Australian Muslim moderate leader Tanveer Ahmed acknowledged that “what Hilali says is consistent with a strict, conservative interpretation of Islam….As long as Muslims view their religion as sitting above history and culture - with the Koran as the literal word of God, which in their view makes Islam undebatable - there will always be Hilalis who can point to certain texts and argue for a social and legal structure consistent with 7th-century Arabia….This is a man who knows the Koran in intimate detail and his views are consistent with a strict reading of the Muslim holy book.”

They are also, unfortunately, consistent with the example of Muhammad, Islam’s prophet, as I show in my book “The Truth About Muhammad.” The Koran tells men: “And all married women (are forbidden unto you) save those (captives) whom your right hands possess” (4:24) - that is, slave girls who are considered the spoils of war. All too often in Western countries, particularly in Europe’s restive Muslim enclaves, young Muslim men have understood this as permitting the rape of non-Muslim women who venture out uncovered - in accord with Shahid Mehdi’s statement.

What’s more, in traditional Islamic law rape cannot be established except by the testimony of four male witnesses who saw the act, as stipulated by Koran 24:4 and 24:13. Consequently, it is even today virtually impossible to prove rape in lands that follow the dictates of the Sharia. Unscrupulous men can commit rape with impunity: as long as they deny the charge and there are no witnesses, they get off scot-free, because the victim’s account is inadmissible. Even worse, if a woman accuses a man of rape, she may end up incriminating herself. If the required male witnesses can’t be found, the victim’s charge of rape becomes an admission of adultery. That accounts for the grim fact that as many as seventy-five percent of the women in prison in Pakistan are, in fact, behind bars for the crime of being a victim of rape.

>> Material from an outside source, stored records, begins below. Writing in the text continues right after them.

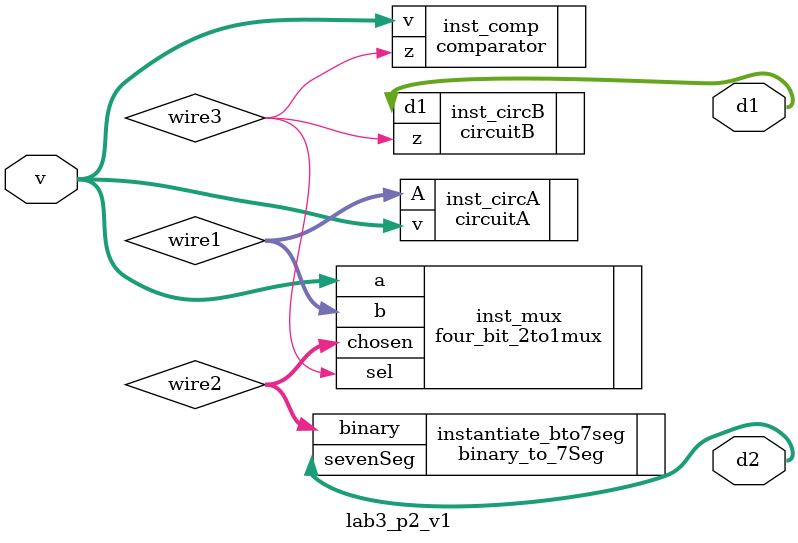
<source format=v>
module lab3_p2_v1 (v, d1, d2);
    input [3:0] v; 
	output [6:0] d1, d2; 
	
	//Add any required intermediate wires here
	wire [3:0] wire1, wire2;
	wire wire3;
	
	circuitA inst_circA(.v(v),.A(wire1));
	comparator inst_comp(.v(v),.z(wire3));
	circuitB inst_circB(.z(wire3),.d1(d1));
	four_bit_2to1mux inst_mux(.sel(wire3),.a(v),.b(wire1),.chosen(wire2));
	binary_to_7Seg instantiate_bto7seg(.binary(wire2),.sevenSeg(d2));
	
endmodule
</source>
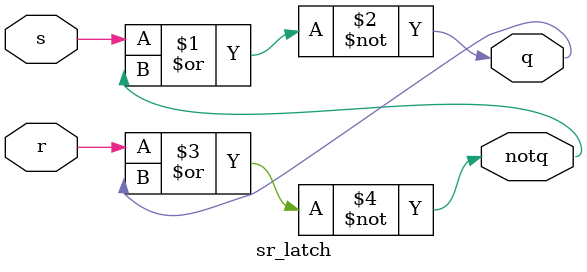
<source format=v>
module sr_latch
(
    input s,
    input r,
    output q,
    output notq
);

    nor(q, s, notq);
    nor(notq, r, q);
    
endmodule

</source>
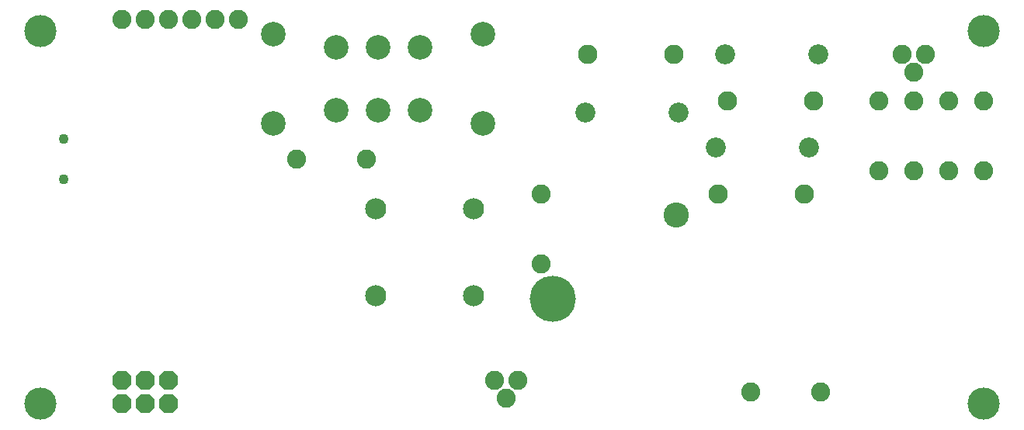
<source format=gbr>
G04 EAGLE Gerber RS-274X export*
G75*
%MOMM*%
%FSLAX34Y34*%
%LPD*%
%INSoldermask Bottom*%
%IPPOS*%
%AMOC8*
5,1,8,0,0,1.08239X$1,22.5*%
G01*
%ADD10C,2.184400*%
%ADD11C,3.505200*%
%ADD12C,2.108200*%
%ADD13C,2.303200*%
%ADD14C,5.029200*%
%ADD15C,2.743200*%
%ADD16C,2.082800*%
%ADD17P,2.254402X8X22.500000*%
%ADD18C,1.103200*%
%ADD19C,2.678200*%


D10*
X619600Y342900D03*
X721200Y342900D03*
X772000Y406400D03*
X873600Y406400D03*
X863600Y304800D03*
X762000Y304800D03*
D11*
X25400Y25400D03*
X25400Y431800D03*
X1054100Y431800D03*
X1054100Y25400D03*
D12*
X774540Y355600D03*
X868520Y355600D03*
X622140Y406400D03*
X716120Y406400D03*
X764540Y254000D03*
X858520Y254000D03*
D13*
X498000Y238000D03*
X391000Y238000D03*
X391000Y143000D03*
X498000Y143000D03*
D14*
X584200Y139700D03*
D15*
X718820Y231140D03*
D16*
X571500Y254000D03*
X571500Y177800D03*
X520700Y50800D03*
X533400Y31750D03*
X546100Y50800D03*
D17*
X114300Y25400D03*
X114300Y50800D03*
X139700Y25400D03*
X139700Y50800D03*
X165100Y25400D03*
X165100Y50800D03*
D18*
X50800Y314100D03*
X50800Y270100D03*
D16*
X381000Y292100D03*
X304800Y292100D03*
X241300Y444500D03*
X215900Y444500D03*
X190500Y444500D03*
X165100Y444500D03*
X139700Y444500D03*
X114300Y444500D03*
D19*
X393700Y414280D03*
X393700Y345180D03*
X439700Y345180D03*
X347700Y345180D03*
X347700Y414280D03*
X439700Y414280D03*
X508000Y428230D03*
X279400Y428230D03*
X279400Y331230D03*
X508000Y331230D03*
D16*
X1016000Y279400D03*
X1016000Y355600D03*
X977900Y279400D03*
X977900Y355600D03*
X965200Y406400D03*
X977900Y387350D03*
X990600Y406400D03*
X939800Y355600D03*
X939800Y279400D03*
X1054100Y279400D03*
X1054100Y355600D03*
X800100Y38100D03*
X876300Y38100D03*
M02*

</source>
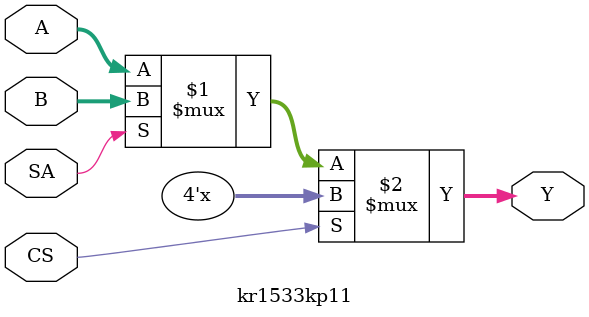
<source format=v>
`timescale 1 ns / 10 ps
module kr1533kp11 #(parameter DELAY_RISE = 1, DELAY_FALL = 1)
(
    input [3:0] A,
    input [3:0] B,
    input SA,
    input CS,

    output [3:0] Y
);
assign #(DELAY_RISE, DELAY_FALL) Y = (CS)?(4'bz):((SA)?(B):(A));
endmodule
</source>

In light of all this, al-Hilali’s remarks should not be surprising - but they should cause concern. For they illustrate the fact that the clash of civilizations isn’t just taking place where the warriors of jihad are fighting today. It is right at home, in Western countries where our deeply-held cultural values are being subjected to an increasingly forthright and assertive challenge. If we do not defend them now, it is those who agree with Sheikh al-Hilali who will determine the mores of the future.